Üç amino asitten oluşan vücutta sentezlenen bir tripeptiddir. (yani sistein, glisin ve glutamik asit ( glutamat) amino asitlerinden oluşan küçük bir protein)
Genellikle “ana (majör) antioksidan” olarak adlandırılan glutatyon, diğer antioksidanların, yani C ve E vitaminlerinin, alfa-lipoik asit ve CoQ10 (Koenzim Q10)’ un kullanımını ve geri dönüşümünü artırır.
En kritik işlevleri; Hücreler ve sistem genelinde antioksidan koruma, Detoksifikasyon, Enerji üretimi, Yaşlanma karşıtı etki ve bağışıklık desteği.
Glutatyon; ağır metaller, organik toksinler gibi zararlı maddelerin ve hatta mitokondrinin kendisi tarafından enerji yaratma sürecinde çıkan gerçek yan ürünlerinin (oksidatif yan ürünler veya serbest radikaller) mitokondriye zarar vermemesini sağlar.
Örneğin, enerji üretiminin son aşamasında vücudumuz ATP yapmak için oksijen kullanır. Yine, bu süreçte, mitokondri, DNA, proteinler, hücre zarları, vb. etrafındaki her şey için zehirli olan Süperoksit (çok fazla elektron içeren oksijen) oluşturur.
Glutatyon, hem Süperoksitleri hem de benzer diğer zararlı oksidatif molekülleri yokeder/ nötralize eder. Bu yönüyle son derece etkili bir mitokondri koruyucudur.
İşgalci patajonleri (bakteri, virüs…) öldüren NK hücrelerini artırarak bağışıklığı destekler.
Kronik hastalık durumunda, yaşlılarda vücutta glutatyon seviyeleri azdır.
İlginç bir şekilde, düşük D3 vitamini seviyeleri de düşük glutatyon ile ilişkilendirilmiştir. Glutatyon seviyeleri düşük olduğunda, D3 vitamini o kadar verimli çalışamaz.
Alkol kullanımı, Sigara içmek, Hava kirliliği, Kötü beslenme, Stres, bazı ilaçlar (Parasetamol) glutatyon seviyelerini azaltır.
ATLETİK PERFORMANS
Glutatyonun egzersizlerden önce kullanıldığında atletik performansı artırabilir. Antioksidan özelliği ve mitokondri fonksiyonlarını iyileştirmesi hücre enerji üretiminin desteklenmesinde önemlidir.

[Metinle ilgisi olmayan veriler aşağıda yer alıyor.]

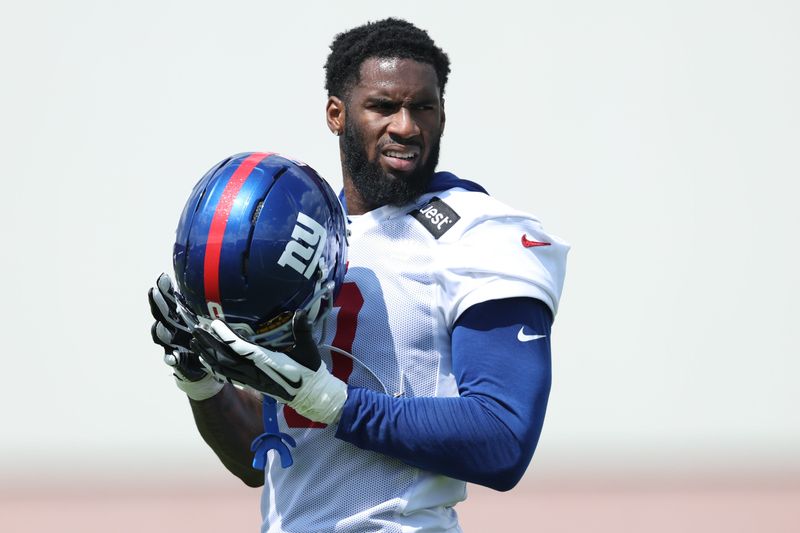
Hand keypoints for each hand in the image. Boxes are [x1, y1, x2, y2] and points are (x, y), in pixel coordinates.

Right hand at [149, 273, 222, 399]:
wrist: (208, 362)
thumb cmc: (207, 335)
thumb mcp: (210, 317)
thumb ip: (210, 302)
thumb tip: (220, 280)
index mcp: (179, 315)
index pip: (169, 299)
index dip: (164, 288)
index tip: (164, 277)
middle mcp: (173, 327)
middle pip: (162, 313)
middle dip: (157, 303)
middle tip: (154, 291)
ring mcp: (173, 344)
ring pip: (162, 336)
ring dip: (161, 331)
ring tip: (160, 325)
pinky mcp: (178, 360)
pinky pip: (173, 359)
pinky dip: (171, 358)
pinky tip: (172, 357)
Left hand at [191, 311, 347, 423]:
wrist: (311, 395)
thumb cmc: (310, 371)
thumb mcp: (309, 349)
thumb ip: (303, 330)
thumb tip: (301, 311)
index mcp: (268, 363)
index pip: (242, 349)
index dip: (227, 337)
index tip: (215, 324)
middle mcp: (256, 373)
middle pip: (226, 359)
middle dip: (210, 345)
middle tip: (197, 331)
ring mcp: (252, 380)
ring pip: (224, 368)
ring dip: (209, 355)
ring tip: (196, 343)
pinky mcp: (252, 384)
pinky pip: (228, 376)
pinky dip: (215, 367)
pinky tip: (207, 361)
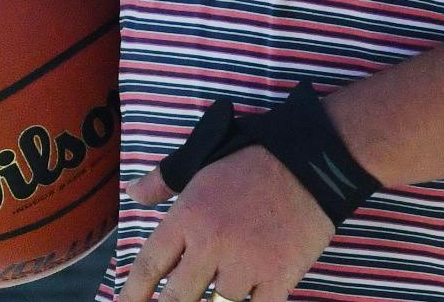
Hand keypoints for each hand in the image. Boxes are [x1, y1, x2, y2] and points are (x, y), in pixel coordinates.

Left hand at [114, 145, 334, 301]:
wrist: (312, 159)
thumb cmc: (253, 156)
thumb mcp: (201, 157)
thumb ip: (163, 180)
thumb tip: (133, 194)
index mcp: (189, 215)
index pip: (149, 266)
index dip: (131, 294)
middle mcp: (212, 244)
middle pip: (176, 299)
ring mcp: (247, 264)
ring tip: (208, 301)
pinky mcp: (279, 277)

Egzersizden önce 1.000 mg glutatyon alan sekiz erkekten oluşan küçük bir çalışmada, glutatyon alan erkekler daha iyi performans gösterdi, daha az yorgun hissettiler ve plasebo kontrollü gruba göre daha düşük kan laktik asit düzeylerine sahipti.(laktik asit çokluğu yorgunluğa, düşük tansiyona, kas ağrılarına, vücut ısısında düşüşe ve solunum problemlerine neden olabilir)
Benzer şekilde, Muscle and Fitness’ ta yayınlanan bir makalede, L-sitrülin ile kombine glutatyon, nitrik oksit üretimini (NO) tek başına plasebo veya L-sitrülinden daha iyi artırdı.

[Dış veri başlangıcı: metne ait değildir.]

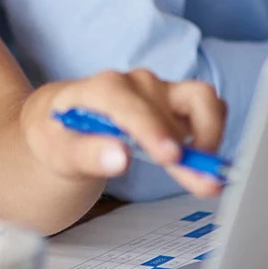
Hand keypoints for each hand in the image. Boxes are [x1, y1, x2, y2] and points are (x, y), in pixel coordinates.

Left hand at [23, 70, 226, 198]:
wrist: (57, 125)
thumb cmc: (55, 135)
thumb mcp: (56, 152)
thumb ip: (85, 154)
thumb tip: (120, 158)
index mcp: (100, 88)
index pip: (130, 102)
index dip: (153, 128)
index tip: (172, 157)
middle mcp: (135, 83)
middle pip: (174, 104)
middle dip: (193, 146)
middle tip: (204, 185)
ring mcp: (157, 91)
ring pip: (202, 100)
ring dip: (210, 137)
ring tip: (202, 177)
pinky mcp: (173, 103)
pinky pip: (207, 108)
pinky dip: (212, 133)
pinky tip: (199, 162)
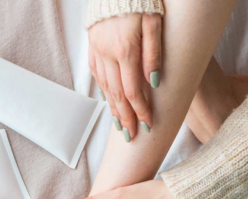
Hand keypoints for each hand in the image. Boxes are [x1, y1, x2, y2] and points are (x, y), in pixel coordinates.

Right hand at [88, 13, 161, 140]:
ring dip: (114, 109)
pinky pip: (96, 74)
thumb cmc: (142, 1)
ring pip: (105, 87)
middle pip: (117, 94)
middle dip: (126, 118)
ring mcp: (97, 51)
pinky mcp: (92, 46)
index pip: (134, 91)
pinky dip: (104, 91)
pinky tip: (109, 102)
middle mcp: (108, 53)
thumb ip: (154, 53)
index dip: (141, 111)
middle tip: (131, 136)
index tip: (147, 126)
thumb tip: (154, 83)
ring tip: (120, 125)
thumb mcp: (155, 23)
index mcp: (125, 49)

(Nitrik oksidin bilinen etkisi, kan damarlarını genişleterek kaslar ve dokulara kan ve oksijen akışını arttırır)
TAKVİYE
Beslenme glutatyon seviyelerini yükseltmenin en iyi (ve tercih edilen) yolu olsa da çeşitli glutatyon takviyeleri mevcuttur ve gerektiğinde alınması önerilir.

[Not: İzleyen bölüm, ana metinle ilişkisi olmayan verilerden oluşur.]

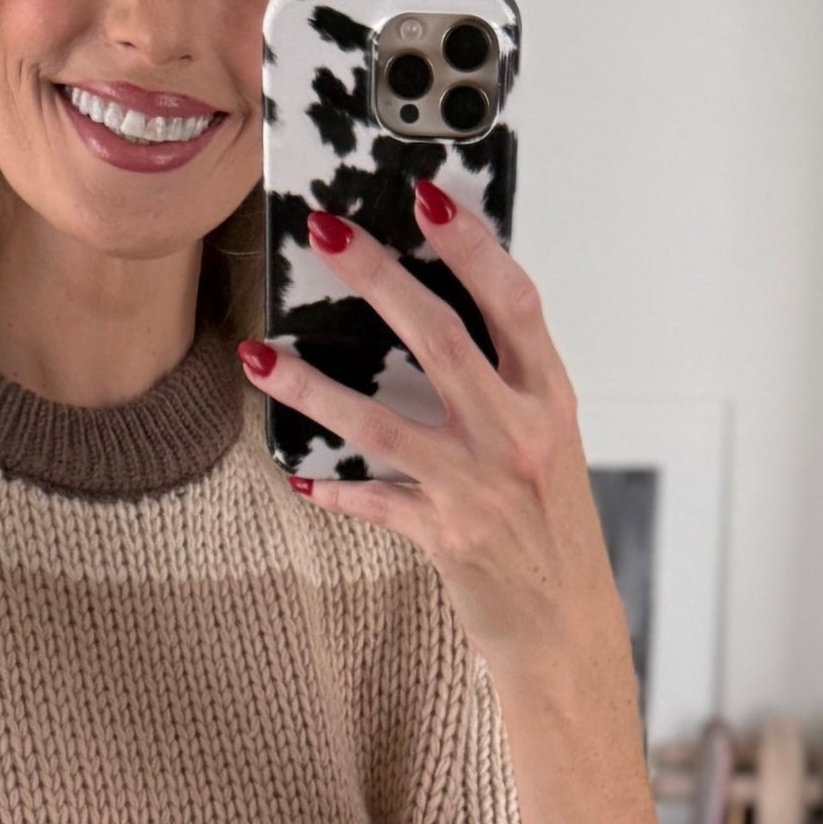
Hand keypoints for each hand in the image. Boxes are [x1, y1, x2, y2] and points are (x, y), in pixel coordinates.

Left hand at [236, 181, 626, 689]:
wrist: (565, 627)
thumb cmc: (551, 525)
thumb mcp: (544, 441)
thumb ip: (502, 381)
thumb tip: (434, 309)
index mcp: (548, 398)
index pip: (513, 302)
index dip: (471, 246)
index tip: (426, 196)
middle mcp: (517, 435)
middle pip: (438, 339)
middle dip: (376, 278)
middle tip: (324, 232)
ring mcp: (478, 487)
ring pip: (381, 422)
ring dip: (311, 387)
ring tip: (258, 356)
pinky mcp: (445, 536)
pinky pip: (373, 503)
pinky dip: (334, 490)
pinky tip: (297, 475)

Glutatyon, temel toz formunda ağızdan alındığında maalesef sindirim sistemi parçalama süreci o kadar etkilidir ki, klasik / düz glutatyonun neredeyse tamamı asla dolaşıma girmez. Yani ağızdan alınan çoğu glutatyon takviyesinin hiçbir yararı olmaz.
Oral(ağızdan) takviye için daha iyi bir seçenek, lipozomal glutatyondur. Hücre uyumlu form sayesinde lipozomal yapı içindeki glutatyonun direkt hücre geçişi sağlanır. Biyoyararlanım artar.